I couldn't help myself. I slowly followed the little girl. There was Leo once again, sitting atop the monkey bars and looking very upset, his lip curled over into a pout, his face, red.

The little girl was back at it.

"Well why does he talk like that? What is he saying?" She was talking to a small group of children, one of whom was Ellie. No one was saying anything, except Ellie. Sweet Ellie. Thank goodness for Ellie.

"He goes to speech school (that's what we've nicknamed Leo's private speech therapy, which he goes to on Saturday mornings. Ellie likes to come along because it means she gets a lollipop). And he just talks how he talks. Not everyone talks the same you know."

Ellie wasn't letting this little girl (who happened to be Ellie's teammate, I realized) get away with anything. She was very matter of fact about Leo's speech: He just talks that way. What's your point?
And to be fair, none of the other kids in the group seemed to know what to say to her either, nor understand what her problem was.

It was an odd situation. I didn't want to intervene and be the pushy helicopter mom.  The girl wasn't being outwardly cruel, just kind of insensitive. I told Leo it was time to go (which it was), but I watched as Ellie's teammate actually climbed down from the monkey bars and actually followed Ellie, continuing to ask her about "Why he talks that way?"

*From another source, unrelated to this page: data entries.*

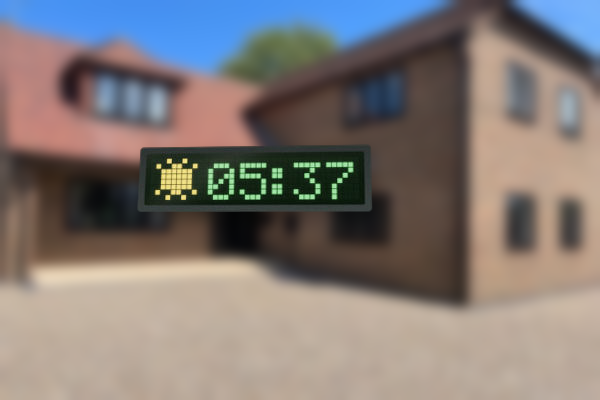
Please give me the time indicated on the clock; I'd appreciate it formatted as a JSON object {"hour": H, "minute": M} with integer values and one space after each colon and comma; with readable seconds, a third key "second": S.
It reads {"hour": 5, "minute": 37}
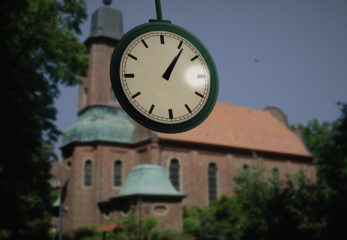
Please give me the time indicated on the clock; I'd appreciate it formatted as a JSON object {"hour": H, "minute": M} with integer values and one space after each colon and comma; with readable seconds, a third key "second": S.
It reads {"hour": 1, "minute": 6}
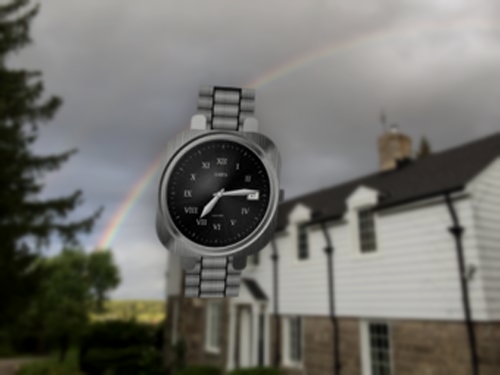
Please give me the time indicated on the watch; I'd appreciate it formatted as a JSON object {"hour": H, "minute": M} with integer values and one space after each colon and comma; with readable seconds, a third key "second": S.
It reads {"hour": 7, "minute": 14}
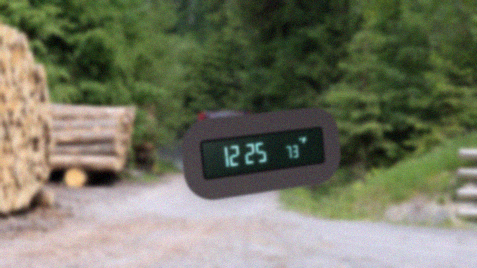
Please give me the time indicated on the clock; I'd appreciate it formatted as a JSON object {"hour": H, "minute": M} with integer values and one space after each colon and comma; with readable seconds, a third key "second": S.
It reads {"hour": 12, "minute": 25}
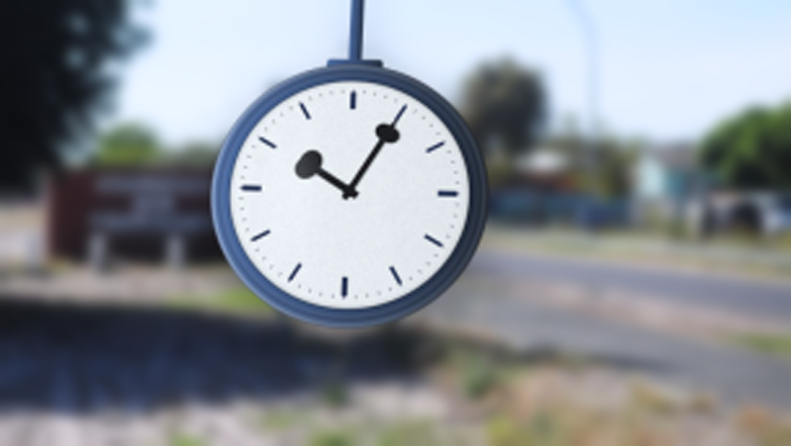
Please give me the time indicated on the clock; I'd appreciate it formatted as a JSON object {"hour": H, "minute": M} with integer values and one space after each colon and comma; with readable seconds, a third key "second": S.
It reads {"hour": 10, "minute": 5}
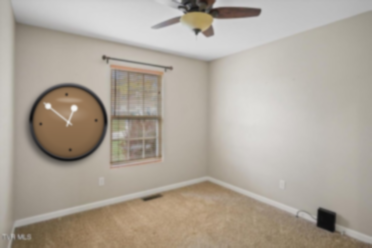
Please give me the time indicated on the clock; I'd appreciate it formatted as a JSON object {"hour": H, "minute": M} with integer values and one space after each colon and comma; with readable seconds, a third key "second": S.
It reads {"hour": 12, "minute": 52}
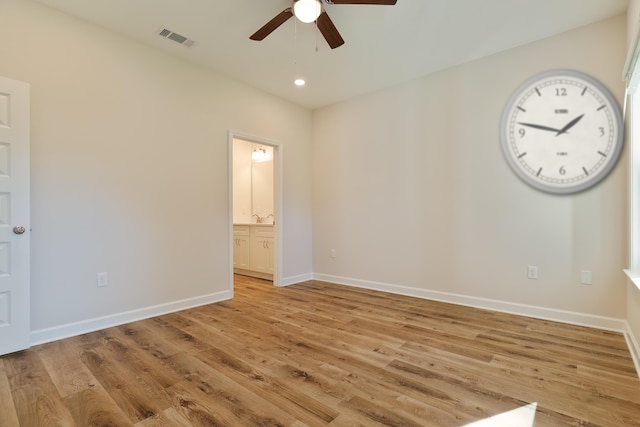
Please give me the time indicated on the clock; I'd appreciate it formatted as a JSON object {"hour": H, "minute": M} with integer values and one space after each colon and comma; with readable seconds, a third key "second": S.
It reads {"hour": 1, "minute": 47}
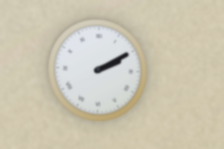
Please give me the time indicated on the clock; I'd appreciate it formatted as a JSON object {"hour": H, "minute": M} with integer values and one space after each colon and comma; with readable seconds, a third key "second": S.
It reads {"hour": 2, "minute": 10}
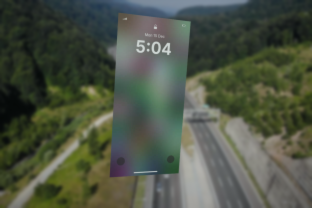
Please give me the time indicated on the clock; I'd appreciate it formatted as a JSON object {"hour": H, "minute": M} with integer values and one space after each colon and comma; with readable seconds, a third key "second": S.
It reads {"hour": 5, "minute": 4}
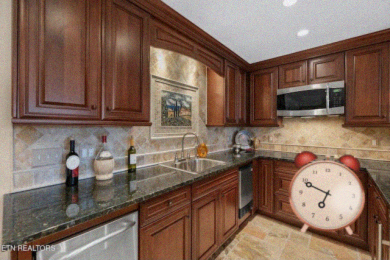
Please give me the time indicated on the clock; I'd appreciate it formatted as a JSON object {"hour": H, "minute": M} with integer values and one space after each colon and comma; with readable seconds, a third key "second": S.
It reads {"hour": 6, "minute": 49}
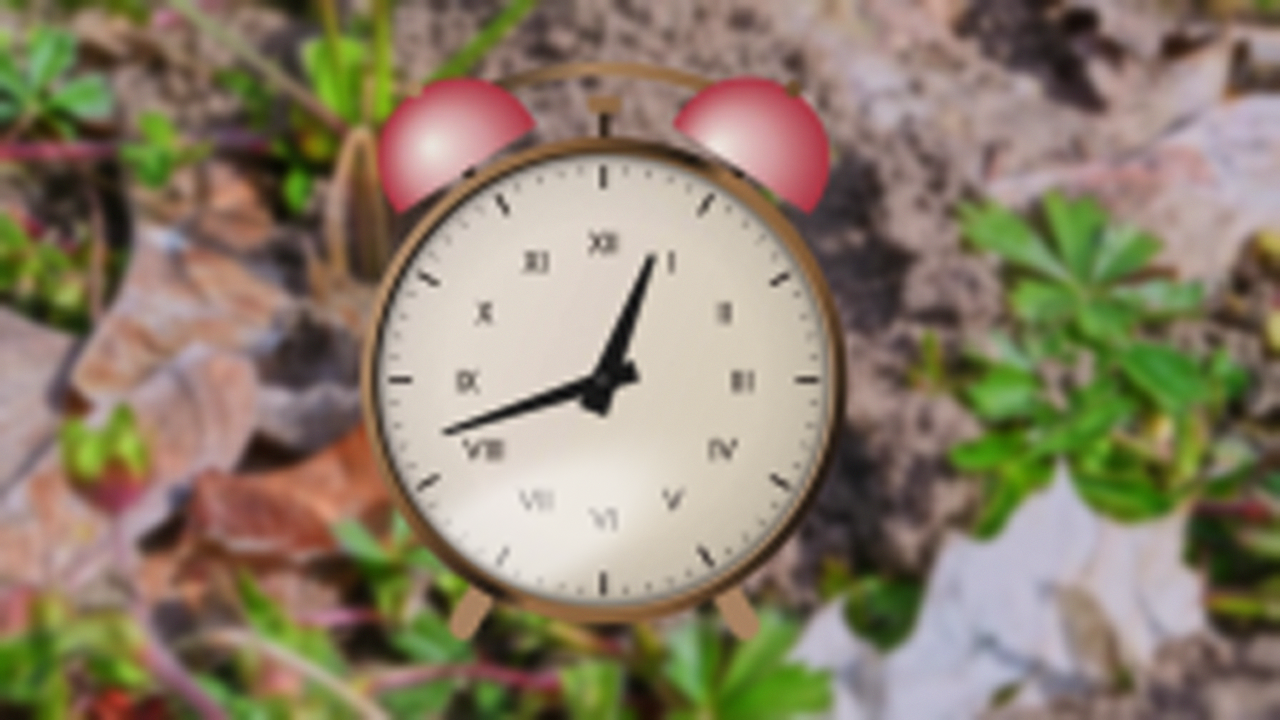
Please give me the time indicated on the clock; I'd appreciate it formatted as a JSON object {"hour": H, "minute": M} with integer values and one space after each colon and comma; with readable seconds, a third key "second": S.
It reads {"hour": 12, "minute": 42}
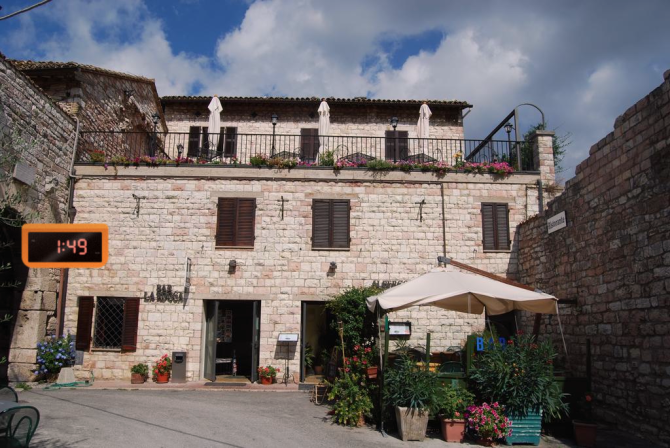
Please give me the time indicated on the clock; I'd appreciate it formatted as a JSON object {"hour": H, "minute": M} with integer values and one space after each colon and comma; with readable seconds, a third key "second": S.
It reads {"hour": 1, "minute": 49}
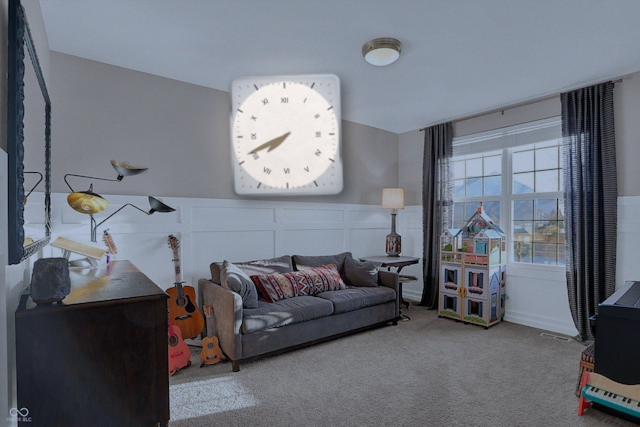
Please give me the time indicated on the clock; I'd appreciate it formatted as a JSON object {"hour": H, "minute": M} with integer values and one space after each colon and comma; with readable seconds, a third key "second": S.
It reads {"hour": 7, "minute": 41}
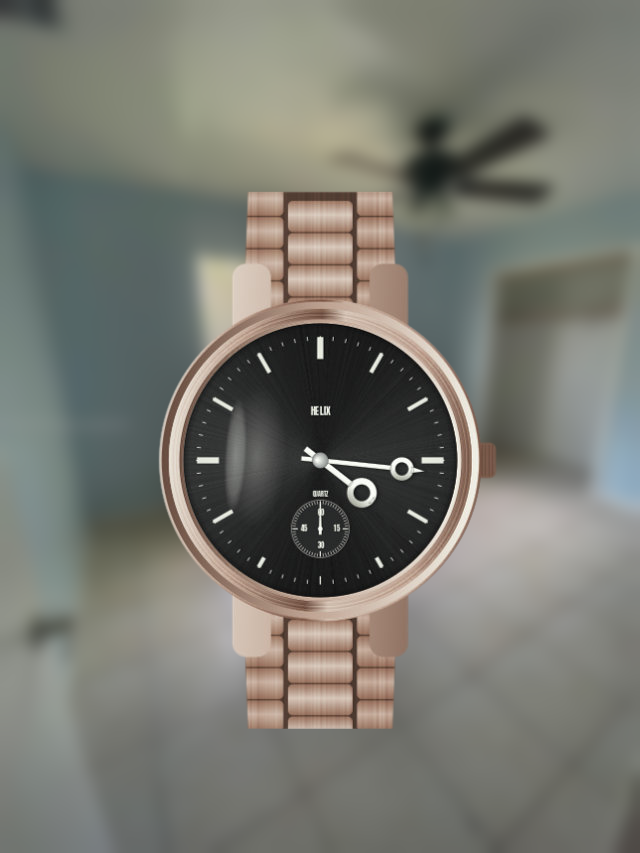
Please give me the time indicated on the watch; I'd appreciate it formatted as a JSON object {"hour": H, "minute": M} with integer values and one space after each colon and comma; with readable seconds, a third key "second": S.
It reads {"hour": 4, "minute": 16}
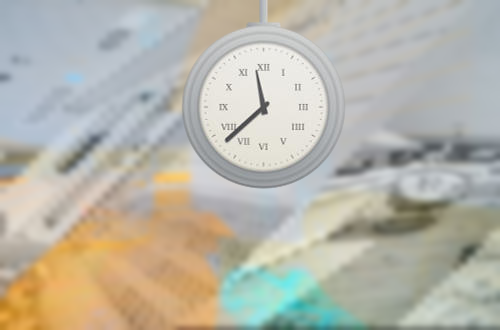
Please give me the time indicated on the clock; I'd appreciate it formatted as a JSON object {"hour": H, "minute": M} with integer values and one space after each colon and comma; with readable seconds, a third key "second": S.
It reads {"hour": 11, "minute": 38}
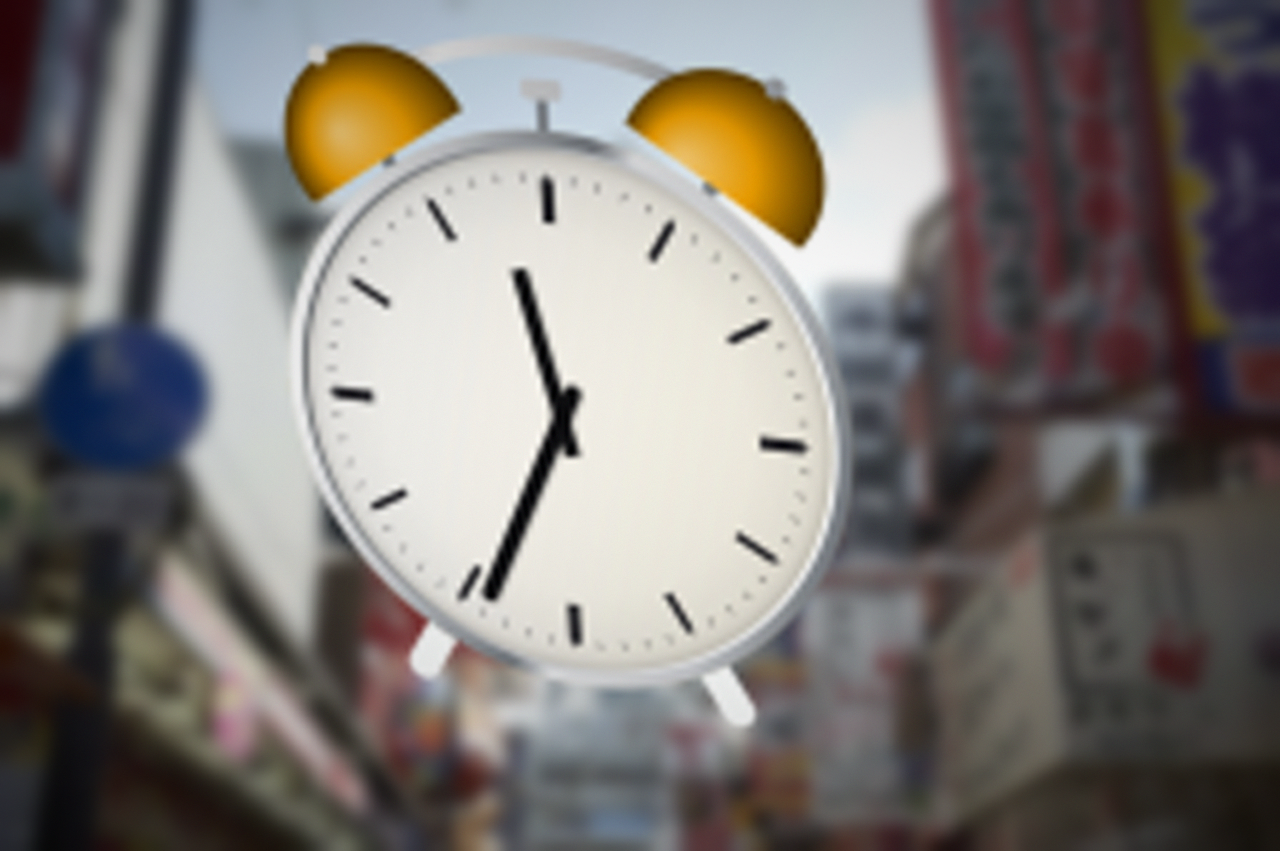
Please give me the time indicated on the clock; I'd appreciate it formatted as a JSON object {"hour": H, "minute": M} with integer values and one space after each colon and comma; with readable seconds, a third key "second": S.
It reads {"hour": 11, "minute": 34}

In hindsight, I wonder if it was a "teachable moment." Maybe I should have said something to the girl about diversity and how not everyone speaks in the same way, looks the same, etcetera (though I feel like Ellie had covered that already). Unless someone is in harm's way, I really like to let kids try and work things out (especially kids I don't know!).

And now, a new reason to keep an eye on Leo at the playground.